The tasks:
**A)** List each sentence of the quoted passage from ken in the email post about scanner resolution.
**B)** Resume the email post about scanner resolution, starting after its final sentence.

Document:
RE: was: More on the limits of Grayscale now insight into how printers work


Judy Seigel (jseigel@panix.com)
Sat, 31 Jul 1999 02:05:06 -0400 (EDT)


On Fri, 30 Jul 1999, ken wrote:

> It would be the prudent thing to always tell the scanner software during
> installation that you have a very high resolution printer. This is to keep
> the scanner software from tricking you out into thinking that you are
> scanning at the highest resolution when in fact it is scanning at a lower
> resolution. This of course is the starting point of getting your image to a
> digital negative.

Now I'm really confused. My scanner software has always asked me -- not
what resolution printer I have -- but what resolution I want to scan at.
Doesn't everybody's ? (My Microtek did that, the new UMax does, too.)

Raw records:
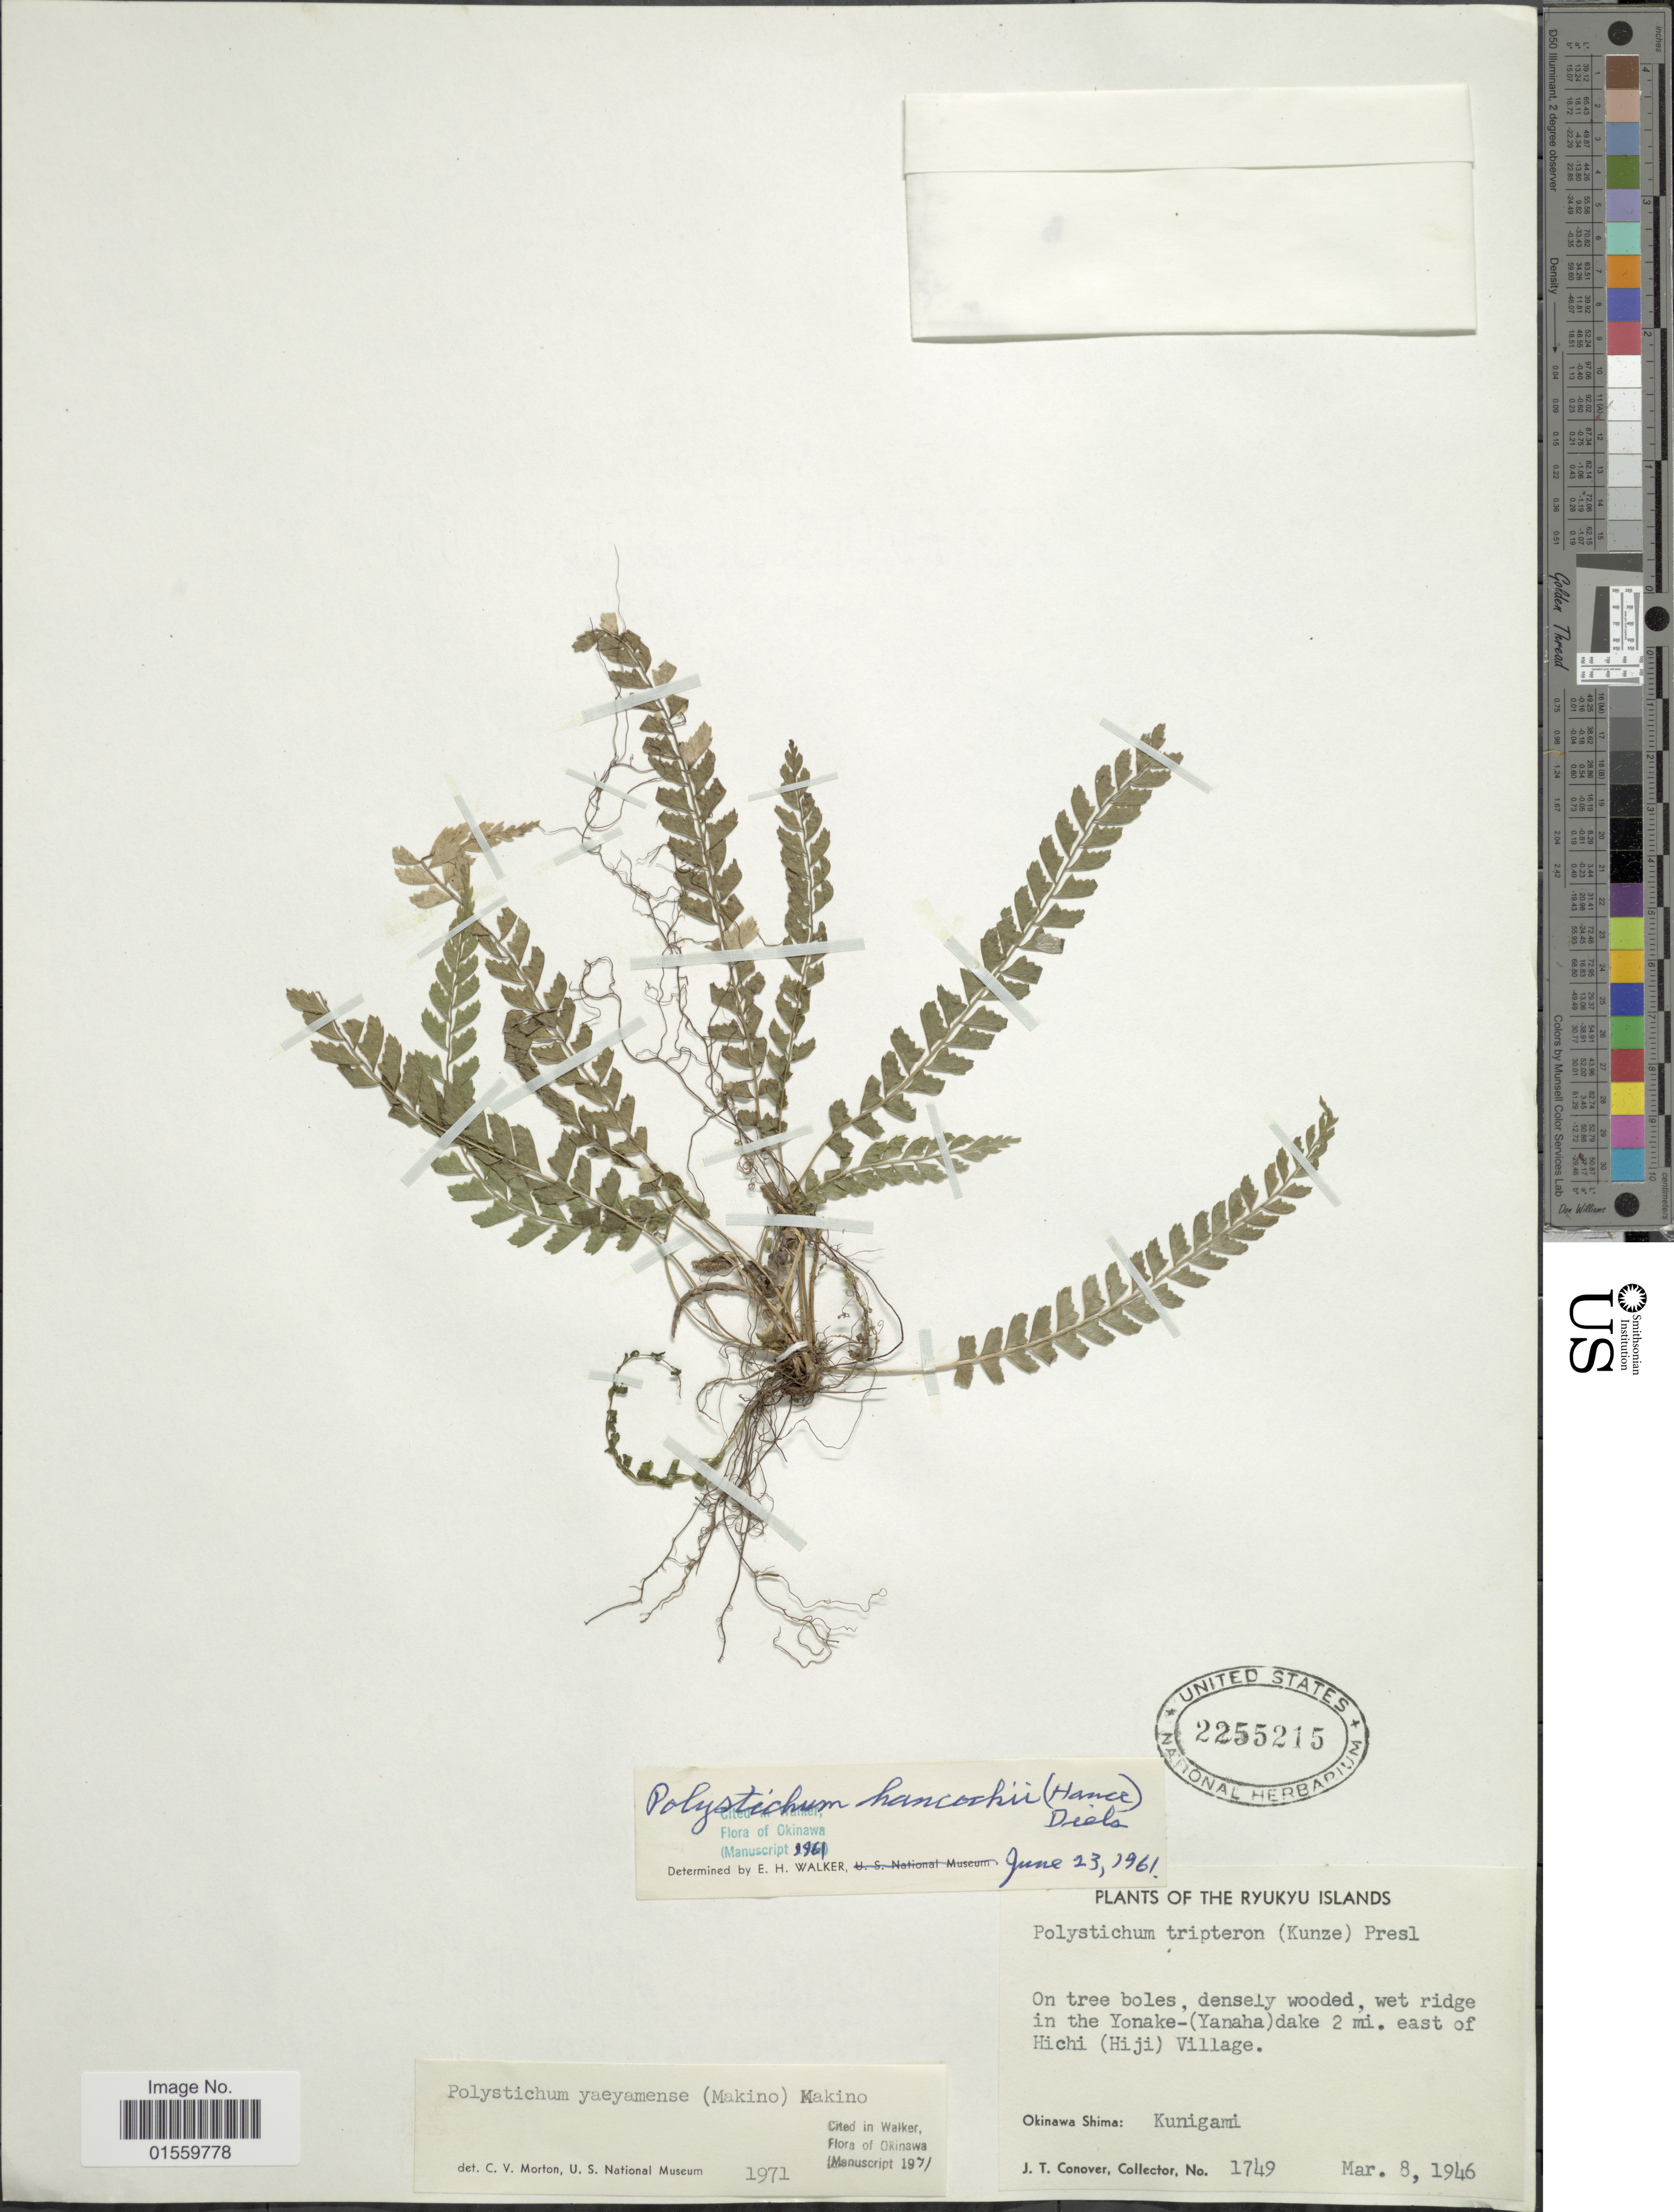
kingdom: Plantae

* * *

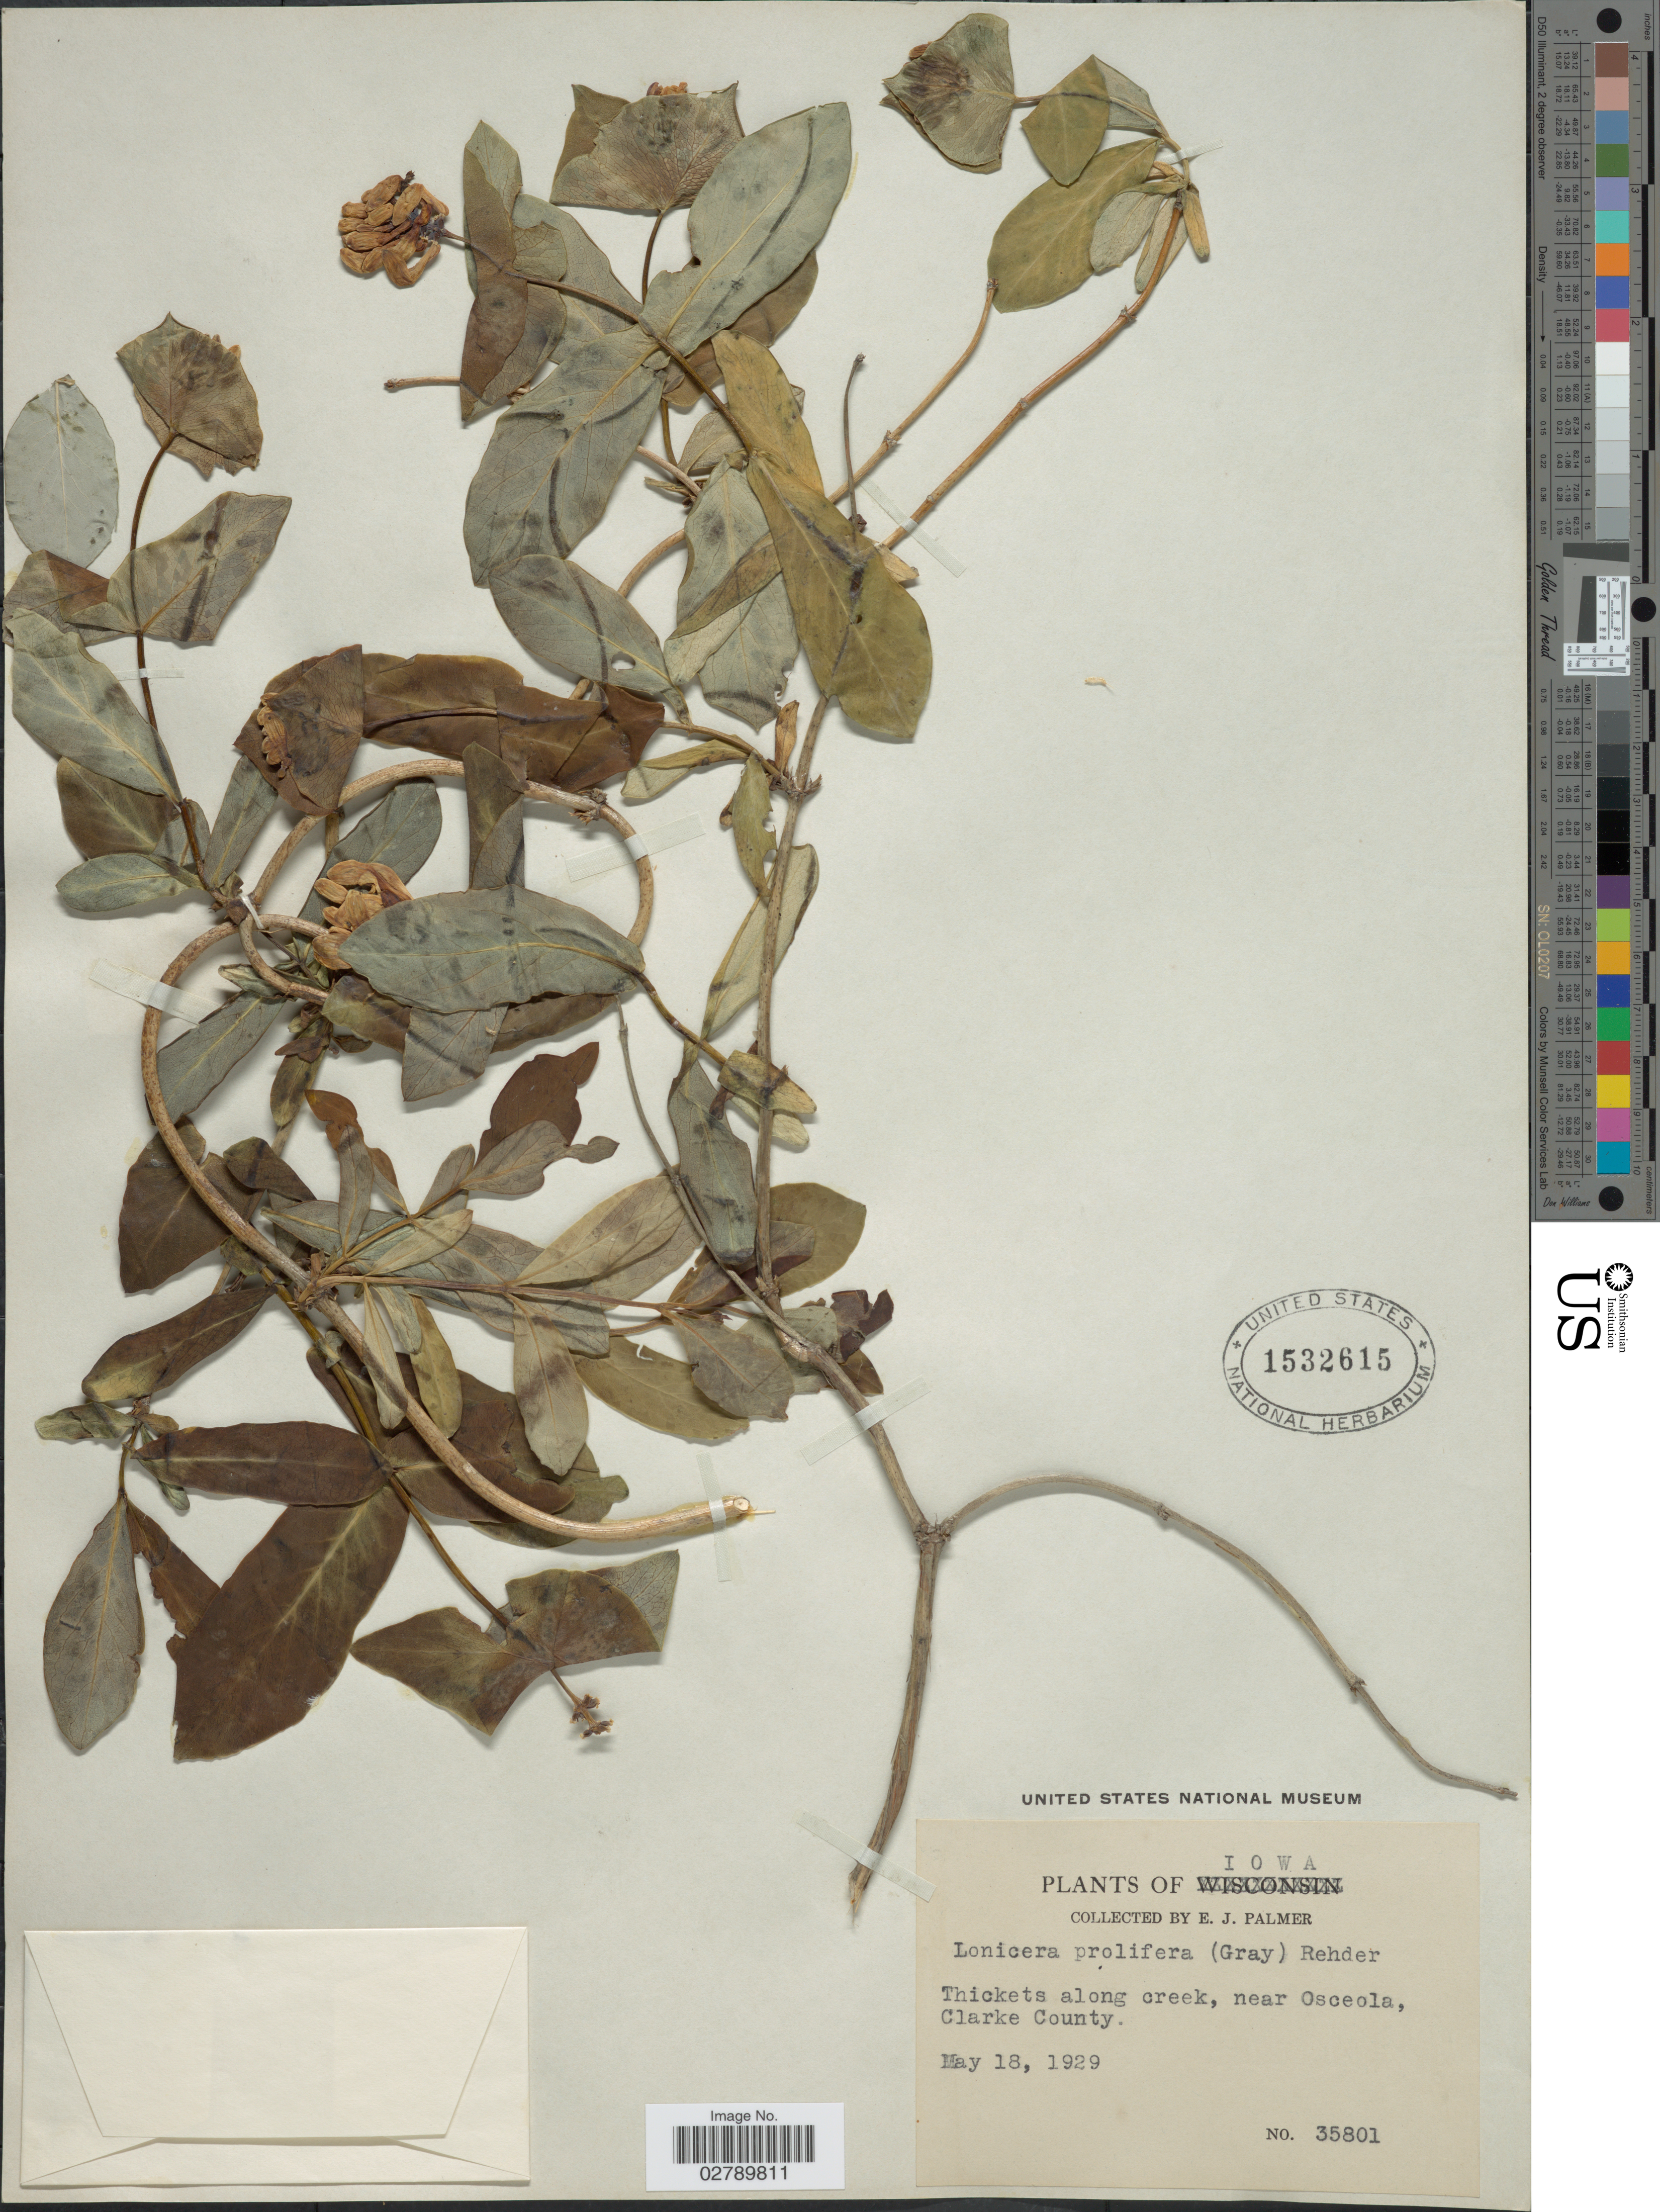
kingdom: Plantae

Expected results:
**A)**
- It would be the prudent thing to always tell the scanner software during installation that you have a very high resolution printer.
- This is to keep the scanner software from tricking you out into thinking that you are scanning at the highest resolution when in fact it is scanning at a lower resolution.
- This of course is the starting point of getting your image to a digital negative.

**B)**
As for the printer telling me what resolution it's really printing at --
all I know is that if the file is over a megabyte or two, I'll get a
message saying it (laser printer) couldn't print at the specified
resolution. Supposedly it has 4 mbs of memory, but maybe it uses some of
them for something else.

Trying to get around that, instead of doing all 4 color separations in one
printing, I printed them 1 at a time (out of Pagemaker), but whether this
actually made a difference I couldn't tell, because the printer was silent
on the topic.

Finally, Ken says to figure resolution put dots or marks "an exact number
of pells apart." I've heard of "poles apart," but not pells apart.
What's a pell?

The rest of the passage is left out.